─── Brano ───

Emilia Santoro
Il senso di una crisi

La guerra a scuola

La guerra in Ucraina raccontata da una scrittrice attraverso le paure, le incomprensioni e la rabbia dei bambini: pensieri "spaiati" su quel che sta succedendo a noi e al nostro immaginario

La voce di Elisa si allunga nel grido di Zombie dall’Italia a Mosca, al resto del mondo. Si riflette negli occhi slargati dei bambini per poi infrangersi nel tremito di un cagnolino e infine esplode tra i corpi dilaniati che tingono la neve di rosso. La neve all’ombra delle bandiere. La neve sciolta, bevuta, mangiata. La neve candida ma pure infangata dai cingolati. La neve che trovi nella tasca del poeta. La neve che ci copre infinitamente ma non allenta il dolore. La neve che conserva le frasi dei bambini e delle bambine.

─── Dati forniti ───

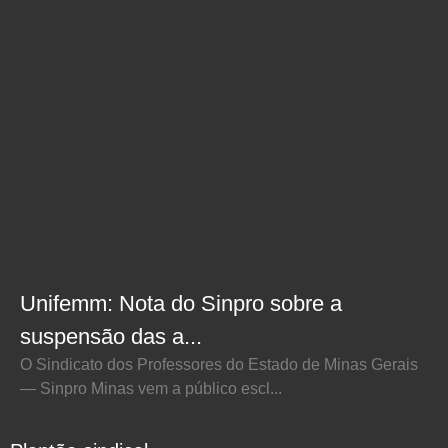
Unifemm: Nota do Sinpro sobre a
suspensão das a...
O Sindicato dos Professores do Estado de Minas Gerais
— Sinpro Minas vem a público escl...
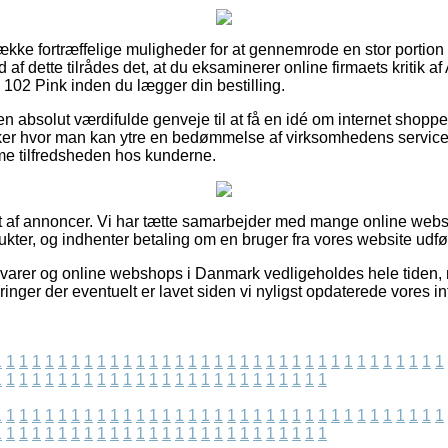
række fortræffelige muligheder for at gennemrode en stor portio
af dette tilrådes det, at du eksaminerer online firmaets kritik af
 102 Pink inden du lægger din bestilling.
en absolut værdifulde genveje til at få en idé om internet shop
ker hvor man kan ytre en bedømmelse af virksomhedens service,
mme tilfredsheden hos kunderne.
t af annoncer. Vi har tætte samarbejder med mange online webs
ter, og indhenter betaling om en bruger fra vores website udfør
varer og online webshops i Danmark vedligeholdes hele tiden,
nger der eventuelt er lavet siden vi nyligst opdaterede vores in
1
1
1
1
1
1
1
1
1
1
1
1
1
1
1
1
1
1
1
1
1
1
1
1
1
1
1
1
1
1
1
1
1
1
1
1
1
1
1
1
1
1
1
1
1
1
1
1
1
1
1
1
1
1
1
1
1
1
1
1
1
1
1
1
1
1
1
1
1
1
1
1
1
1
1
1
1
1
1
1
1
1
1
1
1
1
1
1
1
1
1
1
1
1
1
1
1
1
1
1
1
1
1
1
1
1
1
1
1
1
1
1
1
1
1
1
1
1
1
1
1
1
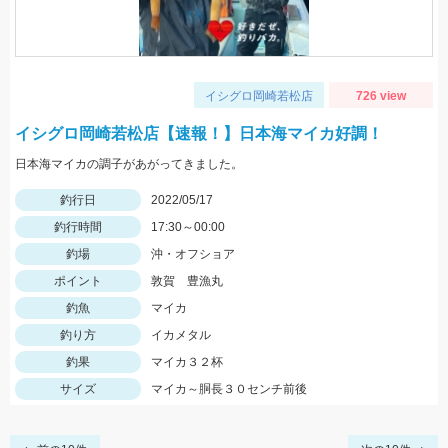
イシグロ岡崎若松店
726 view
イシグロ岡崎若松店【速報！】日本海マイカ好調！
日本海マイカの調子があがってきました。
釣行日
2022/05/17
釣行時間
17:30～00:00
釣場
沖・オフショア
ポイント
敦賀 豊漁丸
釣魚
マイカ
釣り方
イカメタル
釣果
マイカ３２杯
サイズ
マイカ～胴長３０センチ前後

───
─── Dati forniti ───

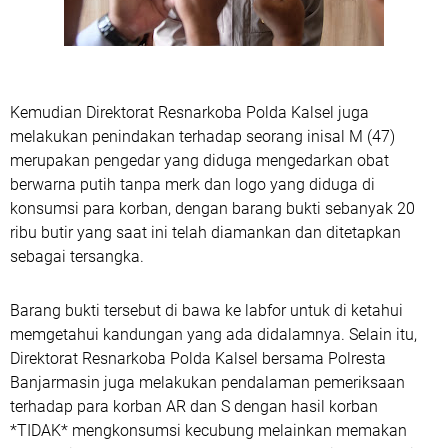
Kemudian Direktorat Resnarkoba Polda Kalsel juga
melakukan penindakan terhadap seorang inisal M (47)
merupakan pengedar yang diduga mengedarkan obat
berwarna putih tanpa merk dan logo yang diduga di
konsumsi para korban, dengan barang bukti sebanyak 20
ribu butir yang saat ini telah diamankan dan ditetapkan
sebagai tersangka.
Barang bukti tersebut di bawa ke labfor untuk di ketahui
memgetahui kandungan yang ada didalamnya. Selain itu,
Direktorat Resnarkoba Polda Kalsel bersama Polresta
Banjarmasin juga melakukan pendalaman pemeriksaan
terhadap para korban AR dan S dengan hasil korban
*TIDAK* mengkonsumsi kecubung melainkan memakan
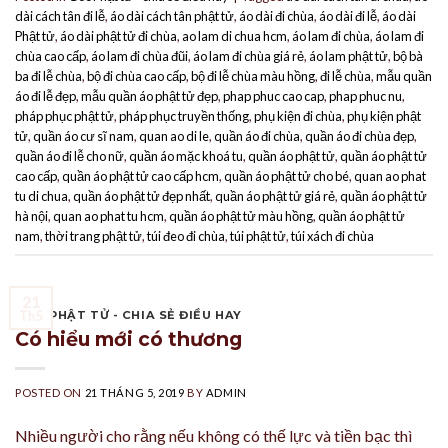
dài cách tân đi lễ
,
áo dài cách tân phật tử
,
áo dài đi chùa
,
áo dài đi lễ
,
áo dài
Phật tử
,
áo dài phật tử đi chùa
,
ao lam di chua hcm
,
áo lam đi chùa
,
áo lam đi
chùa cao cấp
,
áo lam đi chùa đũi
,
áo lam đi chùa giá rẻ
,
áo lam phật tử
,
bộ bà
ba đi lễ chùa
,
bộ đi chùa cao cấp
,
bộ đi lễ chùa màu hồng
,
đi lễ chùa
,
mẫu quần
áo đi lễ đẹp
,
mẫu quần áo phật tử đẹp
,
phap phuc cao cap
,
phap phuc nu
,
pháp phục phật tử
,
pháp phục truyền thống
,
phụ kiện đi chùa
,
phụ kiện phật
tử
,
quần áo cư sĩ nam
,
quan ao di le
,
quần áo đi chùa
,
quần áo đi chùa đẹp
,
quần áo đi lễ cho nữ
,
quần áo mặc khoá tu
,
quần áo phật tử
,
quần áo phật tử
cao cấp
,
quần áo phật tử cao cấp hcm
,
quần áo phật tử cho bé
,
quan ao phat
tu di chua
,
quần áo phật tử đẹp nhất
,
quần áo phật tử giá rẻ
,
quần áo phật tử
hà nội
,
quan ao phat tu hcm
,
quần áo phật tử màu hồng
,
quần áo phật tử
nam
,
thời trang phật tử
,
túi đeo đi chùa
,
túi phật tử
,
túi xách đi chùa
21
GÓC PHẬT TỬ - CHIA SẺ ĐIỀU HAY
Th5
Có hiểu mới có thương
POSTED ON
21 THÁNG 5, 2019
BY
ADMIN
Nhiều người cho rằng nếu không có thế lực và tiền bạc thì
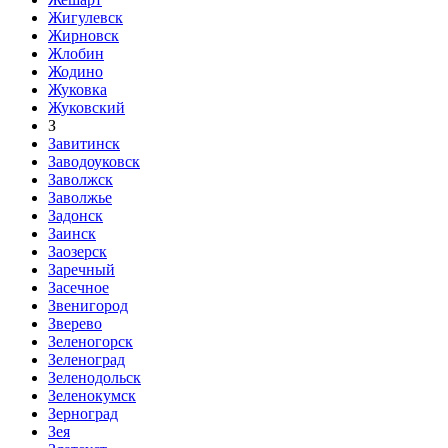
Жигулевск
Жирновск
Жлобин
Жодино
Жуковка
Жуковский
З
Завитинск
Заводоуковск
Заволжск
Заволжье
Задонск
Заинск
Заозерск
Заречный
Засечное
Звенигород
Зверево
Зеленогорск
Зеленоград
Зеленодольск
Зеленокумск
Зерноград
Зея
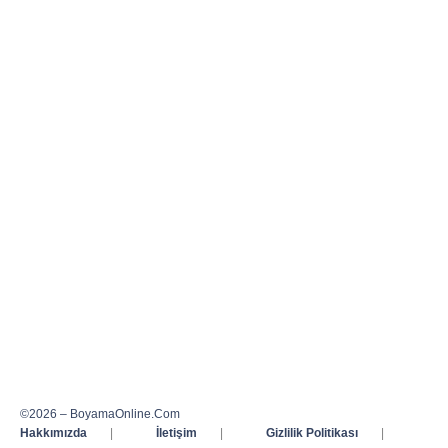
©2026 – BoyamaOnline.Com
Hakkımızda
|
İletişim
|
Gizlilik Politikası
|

───

Consegna 1: Nei record, sostituisci "pengedar" con "penjual" nella parte che si apre con la riga contenente "Kemudian Direktorat Resnarkoba" e si chiude con quella contenente "memgetahui kandungan yang". Riscrivi solo quelle righe, lasciando invariato tutto il resto.
Consegna 2: Prosegui il brano sulla guerra in Ucraina vista attraverso i bambini, a partire dal punto in cui si interrompe.
Il brano e i record non hanno alcun legame tra loro.

Risultato 1:
Kemudian Direktorat Resnarkoba Polda Kalsel juga
melakukan penindakan terhadap seorang inisal M (47)
merupakan penjual yang diduga mengedarkan obat
berwarna putih tanpa merk dan logo yang diduga di
konsumsi para korban, dengan barang bukti sebanyak 20
ribu butir yang saat ini telah diamankan dan ditetapkan
sebagai tersangka.
Barang bukti tersebut di bawa ke labfor untuk di ketahui
memgetahui kandungan yang ada didalamnya. Selain itu,

Risultato 2:
– Mamma, la guerra è un film. – Biagio ha sette anni e non chiede cos’è la guerra, non vuole parlarne e cambia argomento perché ha capito che fa male, così come vedere i migranti che muoiono nel mare dove nuota d’estate, come i bambini che d’improvviso gli appaiono in pubblicità, malati e con tanti aghi e tubicini infilati nei corpi denutriti ma con gli occhi grandissimi a chiederci aiuto. Ma è difficile mantenere l’attenzione, per cui le immagini diventano sempre più crude. Intanto, mangiamo davanti alla guerra, sotto gli sguardi delle bambine e dei bambini africani, davanti a tutti quelli che non sopravviveranno sul nostro pianeta per la mancanza di un semplice farmaco.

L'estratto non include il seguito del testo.